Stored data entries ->
● ● ● ● ●

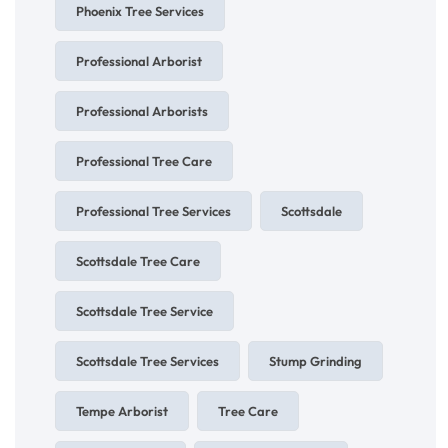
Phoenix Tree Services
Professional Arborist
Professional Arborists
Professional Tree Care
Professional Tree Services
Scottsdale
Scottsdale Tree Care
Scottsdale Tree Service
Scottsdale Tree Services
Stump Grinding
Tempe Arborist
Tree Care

● ● ● ● ●

Requirement -> Please repeat the lines above exactly, beginning with the line that contains "Professional Tree Care" and ending with the final one.

Reply ->
Professional Tree Care
Professional Tree Services
Scottsdale
Scottsdale Tree Care
Scottsdale Tree Service
Scottsdale Tree Services
Stump Grinding
Tempe Arborist
Tree Care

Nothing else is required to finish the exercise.